* QUESTIONS ON THE MATERIAL
[1] Decide whether each statement agrees with the book review, answering yes or no and quoting the deciding words: (a) Pistone first penetrated the Colombo Family and later the Bonanno Family. (b) The FBI let Pistone's assignment run until he was made. (c) A soldier with close dealings with "Donnie" was murdered by a rival crime family.
[2] Name every book title that appears in the heading of the book review.
[3] Extend the book review, picking up after its final sentence.

Saturday, May 11, 2013

Book Reviews- Unfinished Business, The Fall of Rome, Tarnsman of Gor, Elric of Melnibone

Unfinished Business
by Joseph D. Pistone
Joseph Pistone is a retired Italian-American FBI agent who is famous for his undercover work.  I wrote before about him here. You may remember the movie Donnie Brasco starring Johnny Depp. Pistone was "Donnie Brasco". He penetrated the Mafia, initially the Colombo Family and later the Bonanno Family. He was so convincing as a supposed jewel thief, hijacker and tough guy that he was ultimately proposed for formal membership ("being made") and given murders to accomplish. The FBI ended his assignment before he could be made, which still irritates Pistone today. Nevertheless Pistone gathered a wealth of information on the Bonanno Family and other organized crime families. It greatly embarrassed the Bonannos to have almost given their highest seal of approval to an FBI agent. Pistone duped the Mafia so thoroughly that when his direct Mafia sponsors and associates were informed that Pistone was an agent, they refused to believe it and for days thought/hoped that "Donnie" had been kidnapped and brainwashed. The higher ups, the bosses, underbosses and ranking captains who had been introduced to "Donnie" weren't just embarrassed. They were angry. And when people like that get angry, other people die. "Donnie's" captain was called into a management meeting. His body was later found with its hands chopped off. A soldier who had had close dealings with "Donnie" was lured out of hiding and murdered by his own blood relatives. The Mafia is not known for forgiving mistakes.


Pistone's operation reverberated throughout federal and state law enforcement investigations, indictments and convictions for several years. There were hundreds of indictments and convictions based in whole or in part upon Pistone's information. At least that's what Pistone says. He can speak without fear of contradiction as anyone who could contradict specific allegations is either dead or in prison. The man has a very healthy ego but I think most successful undercover agents would need one. For years he pretended to be someone else while surrounded by and working closely with thieves, murderers and a few psychopaths. Some criminal associates had extremely good memories. One mistake in his cover stories and that would have been it for Pistone. With the conclusion of active investigations he decided to revisit his story and share some dirty laundry. He's more forthcoming than he was previously.

* RECORDED INFORMATION
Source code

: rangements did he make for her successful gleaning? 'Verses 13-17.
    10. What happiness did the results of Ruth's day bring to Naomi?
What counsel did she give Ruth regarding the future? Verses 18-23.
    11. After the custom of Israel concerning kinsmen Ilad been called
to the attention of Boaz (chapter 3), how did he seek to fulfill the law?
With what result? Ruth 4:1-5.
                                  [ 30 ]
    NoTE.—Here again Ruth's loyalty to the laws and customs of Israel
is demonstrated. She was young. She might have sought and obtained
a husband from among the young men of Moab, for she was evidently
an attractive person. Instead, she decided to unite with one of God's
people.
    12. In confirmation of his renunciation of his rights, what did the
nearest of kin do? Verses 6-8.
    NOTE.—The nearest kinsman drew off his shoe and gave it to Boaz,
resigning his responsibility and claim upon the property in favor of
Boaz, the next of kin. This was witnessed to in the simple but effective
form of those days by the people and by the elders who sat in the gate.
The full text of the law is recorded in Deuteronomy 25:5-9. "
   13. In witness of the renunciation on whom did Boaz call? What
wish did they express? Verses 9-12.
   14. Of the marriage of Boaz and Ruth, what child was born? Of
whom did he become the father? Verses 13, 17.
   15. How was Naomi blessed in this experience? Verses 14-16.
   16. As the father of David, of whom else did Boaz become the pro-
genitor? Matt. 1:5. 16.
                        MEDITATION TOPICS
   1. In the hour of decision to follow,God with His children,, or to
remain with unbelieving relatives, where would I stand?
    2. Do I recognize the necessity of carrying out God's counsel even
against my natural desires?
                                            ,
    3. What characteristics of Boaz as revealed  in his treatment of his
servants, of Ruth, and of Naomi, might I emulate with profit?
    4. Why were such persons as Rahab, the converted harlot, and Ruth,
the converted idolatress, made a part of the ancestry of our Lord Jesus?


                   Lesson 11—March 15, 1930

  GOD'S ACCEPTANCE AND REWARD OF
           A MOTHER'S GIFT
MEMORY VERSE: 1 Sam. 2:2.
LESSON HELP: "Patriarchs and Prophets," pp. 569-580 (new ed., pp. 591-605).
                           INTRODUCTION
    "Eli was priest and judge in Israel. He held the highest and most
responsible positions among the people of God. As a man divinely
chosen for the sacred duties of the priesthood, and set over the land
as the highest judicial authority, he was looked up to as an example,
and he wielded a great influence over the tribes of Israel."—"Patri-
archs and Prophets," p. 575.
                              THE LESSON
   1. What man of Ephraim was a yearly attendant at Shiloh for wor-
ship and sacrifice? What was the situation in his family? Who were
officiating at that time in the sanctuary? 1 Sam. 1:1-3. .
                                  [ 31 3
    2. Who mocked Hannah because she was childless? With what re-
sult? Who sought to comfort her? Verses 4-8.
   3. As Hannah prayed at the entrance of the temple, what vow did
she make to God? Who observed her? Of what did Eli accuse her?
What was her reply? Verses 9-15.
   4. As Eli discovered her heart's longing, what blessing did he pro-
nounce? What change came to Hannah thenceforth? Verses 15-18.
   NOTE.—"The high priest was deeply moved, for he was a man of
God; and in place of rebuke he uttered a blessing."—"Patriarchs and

* RESULTS IN ORDER
[1]
(a) Yes: "He penetrated the Mafia, initially the Colombo Family and later the Bonanno Family."
(b) No: "The FBI ended his assignment before he could be made, which still irritates Pistone today."
(c) No: "A soldier who had had close dealings with "Donnie" was lured out of hiding and murdered by his own blood relatives."

[2]
Unfinished Business
The Fall of Rome
Tarnsman of Gor
Elric of Melnibone

[3]
Former FBI director Hoover resisted or greatly restricted undercover actions (in criminal investigations anyway, he apparently had no issues with undercover political operatives). One of the alleged reasons for avoiding undercover operations is that it is difficult if not impossible for the agent to hew to normal FBI moral and legal standards. Although he's still keeping some info back, Pistone shares some ethically questionable decisions. When you're playing criminal 24/7 you must decide what you will do to keep cover. For Pistone, this meant giving public beatings to two junkies who had robbed his Mafia sponsor and himself, carrying out hijackings and other robberies, and once memorably being ready to go kill another Mafia soldier who had fallen out of favor. Pistone details the rivalries and jealousies his undercover work caused within the Bureau. He's a bit coy about the strain on marital and family relationships. It happened. He and his wife got thru it. End of story. He's now a happy grandfather.


The book's second half is concerned with Pistone's years of testifying in other organized crime cases and advising/instructing other law enforcement agencies, including Scotland Yard and Russian anti-Mafia units. He states the Mafia Commission put a $500,000 contract on him. Some doubted this as traditional American organized crime has rarely killed law enforcement officials but by the late eighties and early nineties Mafia members were desperate enough to consider repealing this rule. There were attempts to murder prosecutors and FBI agents. Pistone also gives an insider's view of some other famous Mafia cases.

Pistone takes a few potshots at actors James Caan and Mickey Rourke for supporting Mafia hoodlums and at Governor Mario Cuomo for his denial that the Mafia existed and what Pistone viewed as "playing the ethnic card". The Bonanno Crime Family Boss, Joey Massino, who as a captain had murdered Pistone's Mafia sponsor Sonny Black, was ultimately charged with that murder. Facing a possible death penalty, the boss himself became an informant. As Pistone might say, nothing for nothing but if you want to hear about how it really went down, check this book out.




The Fall of Rome

by Martha Southgate
You may be surprised by this book. I certainly was. I don't mean that I was surprised by the author's skill. I had heard good things about this book and knew the writer was working on a different level than your ordinary author. I mean that I was surprised that the book resonated so strongly with me because the setting, an all male prep school in Connecticut wasn't really the sort of place I had a lot of interest in or familiarity with. I did briefly attend an all boys Catholic middle school but that's an entirely different experience because you go home every day.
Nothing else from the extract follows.